Le mardi 5 avril 2011, par un vote en séance publique, l’Assemblée nationale a autorisé, conformément à l’article 51, alinéa 3 du Règlement, la publication de comptes rendus manuscrits de trois séances du Conseil législatif du Second Empire qui se sont tenues en « comité secret » au Palais Bourbon les 13, 25 et 26 août 1870, et d’une séance de l’Assemblée nationale de la République siégeant au château de Versailles le 22 mars 1871.
Selon les indications données par le président de l’Assemblée nationale, ces documents étaient conservés dans un coffre-fort, dans les sous-sols de l’Assemblée, mais « n’avaient jamais été perdus » et « figuraient sur les inventaires ».
Une précision importante n’a pas été donnée dans les commentaires de presse : ces documents sont explicitement mentionnés dans le Guide des sources de la Commune de Paris et du mouvement communaliste (1864-1871)1 ( page 179 pour les comités secrets d’août 1870 (dossier XII/1) et page 180 (dossier XV/3) pour le comité secret de mars 1871).
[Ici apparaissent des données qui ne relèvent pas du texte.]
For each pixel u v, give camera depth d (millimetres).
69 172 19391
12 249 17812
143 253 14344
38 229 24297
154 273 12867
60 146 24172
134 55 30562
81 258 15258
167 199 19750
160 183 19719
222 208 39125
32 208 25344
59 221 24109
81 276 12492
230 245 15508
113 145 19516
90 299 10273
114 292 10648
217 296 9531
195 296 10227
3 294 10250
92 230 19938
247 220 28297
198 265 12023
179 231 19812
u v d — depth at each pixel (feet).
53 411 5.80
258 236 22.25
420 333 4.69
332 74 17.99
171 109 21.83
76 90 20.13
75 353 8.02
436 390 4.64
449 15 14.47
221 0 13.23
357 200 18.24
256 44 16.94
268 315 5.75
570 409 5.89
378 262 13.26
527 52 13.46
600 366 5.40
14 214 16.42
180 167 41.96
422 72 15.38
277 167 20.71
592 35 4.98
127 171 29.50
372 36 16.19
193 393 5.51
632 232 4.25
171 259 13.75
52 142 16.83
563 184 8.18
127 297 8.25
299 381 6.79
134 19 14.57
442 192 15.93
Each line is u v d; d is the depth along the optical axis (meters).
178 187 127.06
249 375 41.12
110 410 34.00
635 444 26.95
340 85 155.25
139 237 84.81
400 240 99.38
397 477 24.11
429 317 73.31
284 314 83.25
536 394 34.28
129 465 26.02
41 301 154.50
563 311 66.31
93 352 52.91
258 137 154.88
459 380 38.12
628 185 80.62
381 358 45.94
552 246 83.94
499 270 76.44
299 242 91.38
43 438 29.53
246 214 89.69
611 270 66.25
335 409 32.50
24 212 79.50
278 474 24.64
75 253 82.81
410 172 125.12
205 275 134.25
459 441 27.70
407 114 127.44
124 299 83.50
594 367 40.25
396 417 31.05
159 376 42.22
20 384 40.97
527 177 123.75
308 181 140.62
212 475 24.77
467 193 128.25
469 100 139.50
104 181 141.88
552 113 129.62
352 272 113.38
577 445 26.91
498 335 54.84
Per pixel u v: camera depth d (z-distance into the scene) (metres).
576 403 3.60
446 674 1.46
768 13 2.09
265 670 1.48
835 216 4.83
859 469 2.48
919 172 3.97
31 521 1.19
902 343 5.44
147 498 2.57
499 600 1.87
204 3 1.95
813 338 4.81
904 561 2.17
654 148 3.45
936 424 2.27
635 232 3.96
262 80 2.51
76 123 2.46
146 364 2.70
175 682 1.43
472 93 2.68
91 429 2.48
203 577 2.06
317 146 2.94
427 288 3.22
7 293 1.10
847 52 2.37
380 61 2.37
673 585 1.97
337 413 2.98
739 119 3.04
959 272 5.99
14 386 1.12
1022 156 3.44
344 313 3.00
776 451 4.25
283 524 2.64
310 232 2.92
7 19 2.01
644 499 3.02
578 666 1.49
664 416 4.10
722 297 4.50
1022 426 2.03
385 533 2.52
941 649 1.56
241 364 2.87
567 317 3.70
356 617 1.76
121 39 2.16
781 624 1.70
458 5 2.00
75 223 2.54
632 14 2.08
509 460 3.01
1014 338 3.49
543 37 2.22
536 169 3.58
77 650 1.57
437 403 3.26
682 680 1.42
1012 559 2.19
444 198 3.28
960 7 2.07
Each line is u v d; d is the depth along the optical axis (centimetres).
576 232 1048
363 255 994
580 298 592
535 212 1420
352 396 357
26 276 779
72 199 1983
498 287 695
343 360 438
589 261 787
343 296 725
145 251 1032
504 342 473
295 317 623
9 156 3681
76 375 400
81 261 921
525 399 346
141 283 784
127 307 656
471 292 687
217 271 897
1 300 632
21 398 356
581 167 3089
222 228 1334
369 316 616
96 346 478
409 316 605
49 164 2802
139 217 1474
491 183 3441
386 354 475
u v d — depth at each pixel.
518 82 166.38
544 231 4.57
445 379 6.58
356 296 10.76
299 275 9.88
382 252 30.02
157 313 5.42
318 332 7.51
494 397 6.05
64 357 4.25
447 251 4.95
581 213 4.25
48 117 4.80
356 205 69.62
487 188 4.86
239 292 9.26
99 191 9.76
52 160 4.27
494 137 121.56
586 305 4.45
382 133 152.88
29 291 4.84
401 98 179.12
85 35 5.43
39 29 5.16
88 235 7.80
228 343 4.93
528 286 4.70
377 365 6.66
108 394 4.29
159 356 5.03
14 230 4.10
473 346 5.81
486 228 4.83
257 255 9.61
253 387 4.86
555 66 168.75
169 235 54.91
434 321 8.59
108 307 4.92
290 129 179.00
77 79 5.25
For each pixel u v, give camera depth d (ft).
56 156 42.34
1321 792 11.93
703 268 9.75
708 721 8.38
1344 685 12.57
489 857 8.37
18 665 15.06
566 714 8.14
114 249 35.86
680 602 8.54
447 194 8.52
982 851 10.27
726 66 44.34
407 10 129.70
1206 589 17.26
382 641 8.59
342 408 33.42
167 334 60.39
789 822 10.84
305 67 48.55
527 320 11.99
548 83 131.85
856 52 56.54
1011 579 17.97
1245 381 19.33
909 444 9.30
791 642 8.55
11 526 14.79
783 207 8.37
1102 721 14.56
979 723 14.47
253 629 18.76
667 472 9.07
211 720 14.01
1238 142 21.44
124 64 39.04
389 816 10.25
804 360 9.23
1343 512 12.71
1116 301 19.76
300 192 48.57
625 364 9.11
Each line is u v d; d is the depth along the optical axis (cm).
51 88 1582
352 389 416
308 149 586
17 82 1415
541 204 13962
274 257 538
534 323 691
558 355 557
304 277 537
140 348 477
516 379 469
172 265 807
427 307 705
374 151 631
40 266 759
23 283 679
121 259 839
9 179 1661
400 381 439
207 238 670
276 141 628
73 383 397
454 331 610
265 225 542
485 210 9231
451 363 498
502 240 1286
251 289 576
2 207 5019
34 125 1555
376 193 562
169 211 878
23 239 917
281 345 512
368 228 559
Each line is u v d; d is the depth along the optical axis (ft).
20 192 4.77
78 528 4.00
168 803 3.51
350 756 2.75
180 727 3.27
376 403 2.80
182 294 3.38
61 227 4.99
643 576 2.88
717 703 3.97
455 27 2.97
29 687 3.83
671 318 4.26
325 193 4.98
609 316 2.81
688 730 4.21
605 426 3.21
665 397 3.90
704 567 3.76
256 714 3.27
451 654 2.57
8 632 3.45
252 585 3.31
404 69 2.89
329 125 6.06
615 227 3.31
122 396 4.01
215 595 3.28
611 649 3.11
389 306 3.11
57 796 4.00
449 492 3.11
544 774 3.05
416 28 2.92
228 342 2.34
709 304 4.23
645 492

Un professeur spécialiste de la guerre de 1870 a été chargé d’un travail de recherche consistant à « transcrire, présenter, annoter, contextualiser » ces documents, qui seront intégralement publiés en novembre 2011.
Le moment venu, il conviendra de prendre connaissance de cette publication et de la soumettre, comme toute œuvre de recherche historique, à un examen critique.
Dans l’immédiat, on peut s’en tenir, comme cela a été fait dans quelques présentations de presse, à évoquer les éléments essentiels de cette affaire.
Les séances d’août 1870 se tenaient entre les premières défaites de l’armée française et le désastre de Sedan, la déchéance de l’Empire et la proclamation de la République. La séance du 22 mars 1871 se tenait alors que le gouvernement et l’Assemblée élue le 8 février avaient quitté Paris pour siéger à Versailles, la Garde nationale ayant pris en mains les affaires de la capitale et préparé l’élection de l’assemblée de la Commune de Paris qui devait avoir lieu le 26 mars.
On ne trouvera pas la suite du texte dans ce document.